Among my favorite fall largemouth bass flies are the Gray Woolhead Minnow and the Gray Woolhead Marabou Minnow. Here’s how I tie them:

Gray Woolhead Minnow
Thread: Gray or white pre-waxed
Hook: Mustad 9672 or comparable, size 6 or larger
Tail: A pair of matched pale gray hackle feathers
Collar: Light gray or pale yellow wool flared back towards tail
Eyes: Black/white doll eyes in appropriate size
Head: Gray wool
* I’ve had good luck fishing this pattern along the outside edge of vegetation growing in shallow water. Cast beyond the weed line and retrieve the fly slowly and erratically along the outside edge of the bed.

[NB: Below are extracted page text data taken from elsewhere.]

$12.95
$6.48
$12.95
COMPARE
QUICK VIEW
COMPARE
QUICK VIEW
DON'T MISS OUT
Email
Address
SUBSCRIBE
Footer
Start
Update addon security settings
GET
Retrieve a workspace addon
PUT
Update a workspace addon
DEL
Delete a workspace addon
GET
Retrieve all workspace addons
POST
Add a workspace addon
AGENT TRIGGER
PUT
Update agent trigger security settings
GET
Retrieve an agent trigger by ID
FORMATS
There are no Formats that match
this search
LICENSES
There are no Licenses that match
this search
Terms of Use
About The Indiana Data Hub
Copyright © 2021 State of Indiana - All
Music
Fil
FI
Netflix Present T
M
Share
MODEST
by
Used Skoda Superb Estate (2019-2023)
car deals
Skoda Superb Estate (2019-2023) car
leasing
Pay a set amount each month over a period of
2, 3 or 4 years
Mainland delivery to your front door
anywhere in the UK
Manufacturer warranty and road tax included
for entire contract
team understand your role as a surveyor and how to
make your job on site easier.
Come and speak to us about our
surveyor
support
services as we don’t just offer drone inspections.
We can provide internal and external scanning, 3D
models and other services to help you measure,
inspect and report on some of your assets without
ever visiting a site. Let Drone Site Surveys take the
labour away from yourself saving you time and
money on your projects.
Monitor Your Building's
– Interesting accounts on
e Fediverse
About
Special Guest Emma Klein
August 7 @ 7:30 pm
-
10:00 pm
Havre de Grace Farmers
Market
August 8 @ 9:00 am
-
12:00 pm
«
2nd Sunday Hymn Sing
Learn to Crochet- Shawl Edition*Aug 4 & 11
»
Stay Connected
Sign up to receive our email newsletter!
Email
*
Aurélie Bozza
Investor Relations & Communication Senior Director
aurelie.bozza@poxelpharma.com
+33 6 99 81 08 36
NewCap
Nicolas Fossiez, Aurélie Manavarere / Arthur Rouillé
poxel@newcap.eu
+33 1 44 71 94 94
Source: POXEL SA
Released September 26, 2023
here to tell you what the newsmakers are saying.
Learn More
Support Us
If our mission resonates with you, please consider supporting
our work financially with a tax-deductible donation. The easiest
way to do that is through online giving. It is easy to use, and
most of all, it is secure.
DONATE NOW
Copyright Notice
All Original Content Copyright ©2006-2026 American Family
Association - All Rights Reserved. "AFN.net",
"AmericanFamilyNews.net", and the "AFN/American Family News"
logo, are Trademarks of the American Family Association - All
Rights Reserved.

The Gray Woolhead Marabou Minnow
Thread: Gray or white pre-waxed
Hook: Mustad 9672 or comparable, size 6 or larger
Body: Small, dense bunches of marabou hackle fibers in various colors, such as yellow, orange, green and purple
Wing: A pair of mallard breast feathers tied flat to cover marabou fibers
Gills: Red hackle fibers tied below hook shank
Eyes: Small (dumbbell) black lead eyes
Head: Gray wool
* I really like the way the marabou fibers move in the water and give the illusion of light reflecting off a fish’s scales. I’ve taken several bass by fishing this pattern along the sides of submerged logs, and along the edges of shallow flats where the flat drops sharply into deeper water, such as along the steep side of a creek channel.

The Super Silver Minnow
Thread: Black pre-waxed
Hook: Mustad 9672 or comparable, size 10 or larger
Weight: Three-five turns of small lead wire behind the hook eye to add weight to front
Body: Silver tinsel
Underwiing: A few marabou hackle fibers in various colors, such as yellow, orange, green and purple
Wing: A pair of mallard breast feathers tied flat to cover marabou fibers
* This is an excellent pattern for taking crappie in the fall. It is easy to tie and moves realistically when retrieved slowly and erratically through the water. Weighting behind the head helps the fly sink below the surface and move naturally through the water. I like to fish this fly along the edges of rocky flats or submerged rock piles, along weedy flats that drop sharply into deeper water, and near partially submerged brush piles, partially submerged timber and stump fields during the warmest parts of the day.